Rail service in Trenton dates back to the days of the Camden and Amboy Railroad, which built a station on East Street in 1837, until it was moved to the current site in 1863. The C&A was merged into the United New Jersey Railroad and Canal Company in 1867 and acquired by the Pennsylvania Railroad in 1893, which replaced the station the same year.

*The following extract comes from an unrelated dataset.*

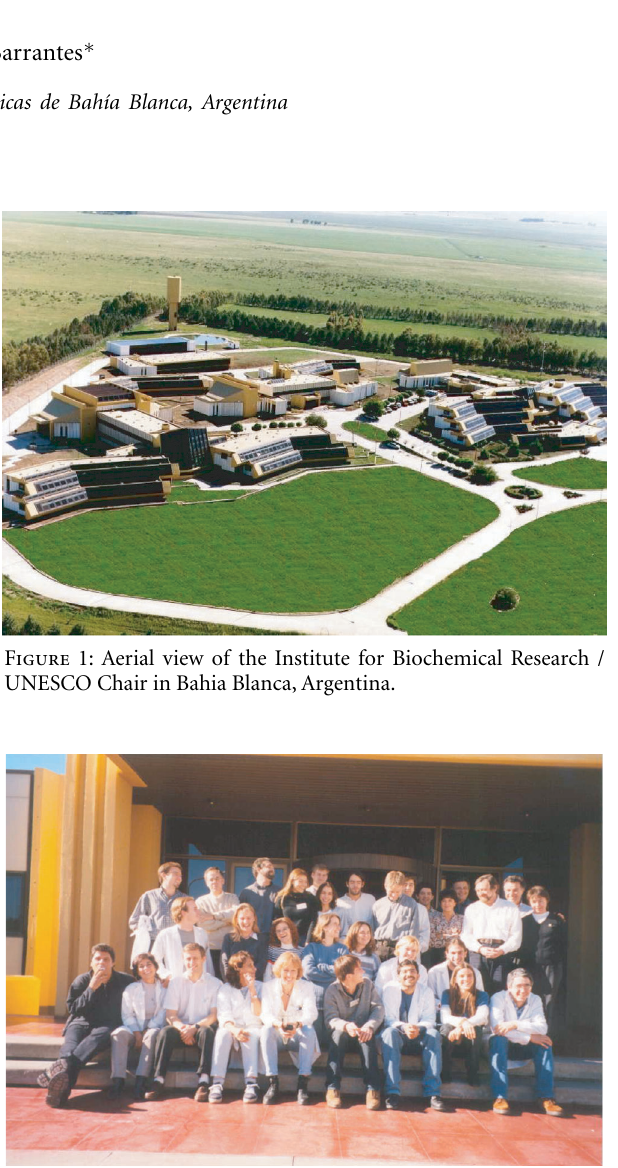
Figure 2: Students and faculty from Mexico,Uruguay,South Africa, Peru, Argentina, Chile, Portugal, Cuba, and Germany attending the UNESCO ICRO-IBRO-TWAS Postgraduate Course on “Spectro- scopic and Physiological Approaches to Neurobiology” May–June,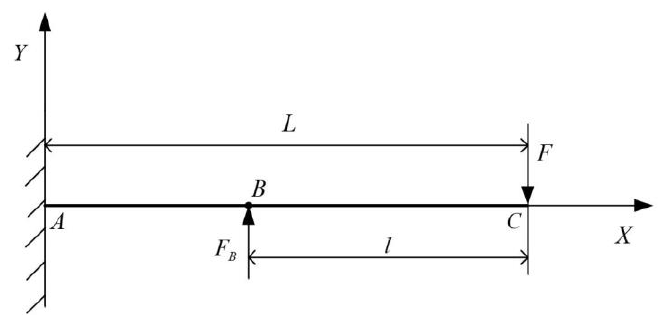
Figure 5. Schematic diagram of the cantilever beam under concentrated load.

As with many PRR stations, especially in New Jersey, the station became a Penn Central station once the New York Central merged with the PRR in 1968. Amtrak took over intercity railroad service in 1971, but Penn Central continued to serve commuters, even as the station building closed in 1972. In 1976, the bankrupt Penn Central and Amtrak built the new Trenton Rail Station just before Penn Central's rail assets were taken over by Conrail. It was built to a standard template used at many Amtrak stations built in the 1970s and early 1980s, with a rectangular shape and a boxy, cantilevered metal roof. NJ Transit Rail Operations took over the station when it acquired Conrail's New Jersey commuter lines in 1983, but the station continued to serve Amtrak as well as SEPTA Regional Rail to Philadelphia. From 2006 to 2008, a major reconstruction project authorized by NJT took place with $46 million worth of federal aid, and $33 million worth of state funding that resulted in the current Trenton Transit Center.